=== Begin Enclosure ===

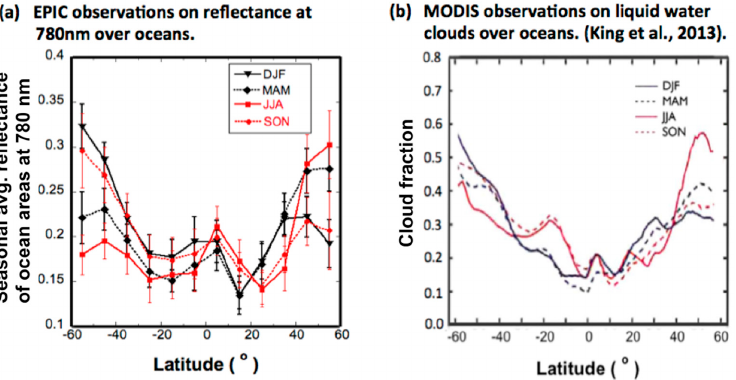
Figure 6. ( a ) The latitude distribution of EPIC’s seasonal average reflectance over oceans at 780 nm, and ( b ) the latitude distribution of MODIS’s water cloud fraction for four seasons. ( b ) Is from King et al. [18] with permission from IEEE Transactions on Geoscience and Remote Sensing.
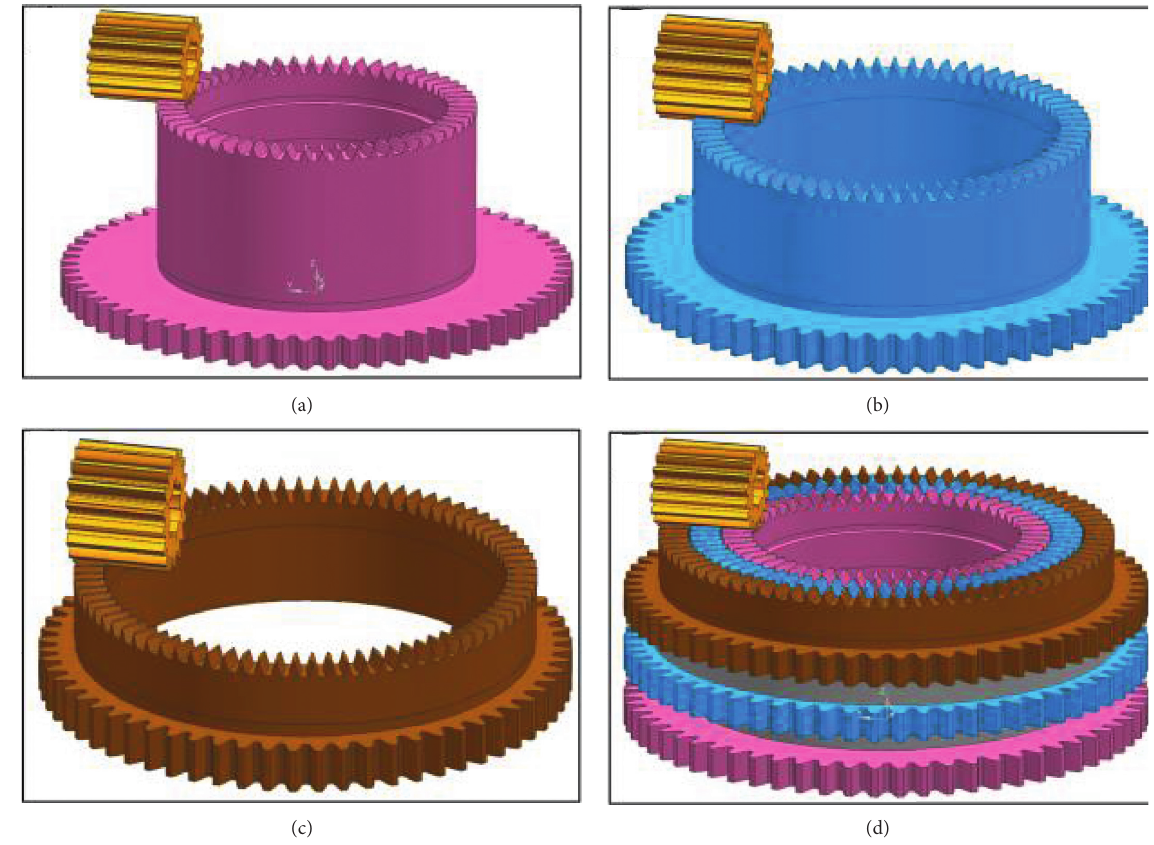
Figure 1: Model of multistage face gear pair with double crown configuration. (a) Level 1 face gear entity. (b) Level 2 face gear entity.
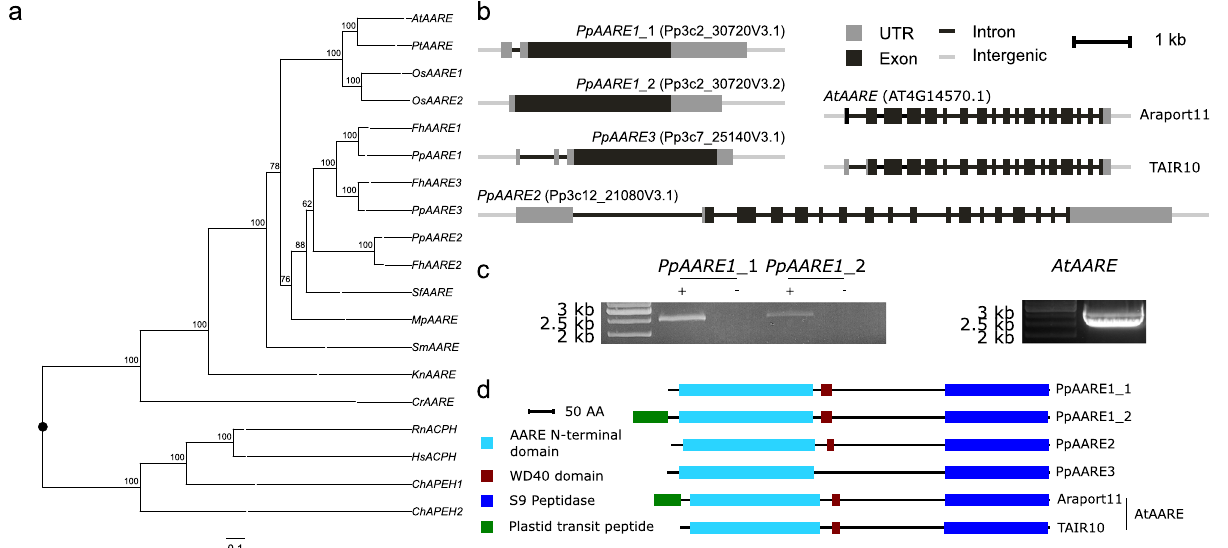
Fig. 1 Phylogenetic tree for AARE isoforms from selected organisms, gene structures, and proteins domains of P. patens and A. thaliana AARE isoforms. a Maximum likelihood tree based on an alignment of multiple AARE coding sequences. Duplication events in several species appear to be lineage-speci fi c. Node values re fl ect percentage con fi dence values based on 1000 bootstrap replicates. Species abbreviations: At: Arabidopsis thaliana ; Pt: Populus trichocarpa ; Os: Oryza sativa ; Pp: Physcomitrium patens ; Fh: Funaria hygrometrica ; Sf: Sphagnum fallax ; Mp: Marchantia polymorpha ; Sm: Selaginella moellendorf fi i ; Kn: Klebsormidium nitens ; Cr: Chlamydomonas reinhardtii ; Rn: Rattus norvegicus ; Hs: Homo sapiens ; Ch: Chionodraco hamatus . b Gene structure of PpAARE1-3 and AtAARE . For PpAARE1 two splice variants exist. For AtAARE two different 5 ’ UTR de fi nitions are present (upper: Araport11 62 ; lower: TAIR10 53 ). c Left: Both splice variants of PpAARE1 were ampli fi ed from complementary DNA (cDNA; + : with cDNA template; -: without reverse transcriptase). Expected amplicon size: PpAARE1_1 : 2512 bp; PpAARE1_2 : 2596 bp. Primers were designed to be speci fi c for the splice variants (Supplementary Data S1). Right: the longer open reading frame of AtAARE was ampli fi ed from cDNA. Expected amplicon size: 2457 bp (Supplementary Data S3). d Protein structures showing PFAM-domains for PpAARE1-3 and AtAARE. All isoforms contain an AARE N-terminal domain (PF19283) and a catalytic Peptidase S9 domain (PF00326). PpAARE1, PpAARE2, and AtAARE additionally contain a WD40 domain (PF07676). The long splice variant of PpAARE1 and the longer open reading frame of AtAARE encode a predicted N-terminal plastid transit peptide (cTP). AA amino acid. Cleavable N -terminal sequences were predicted by TargetP2.0 63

=== End Enclosure ===

Examine the listing above and state the number of lines that contain the word "Figure", with no further remarks.

## Solution below
2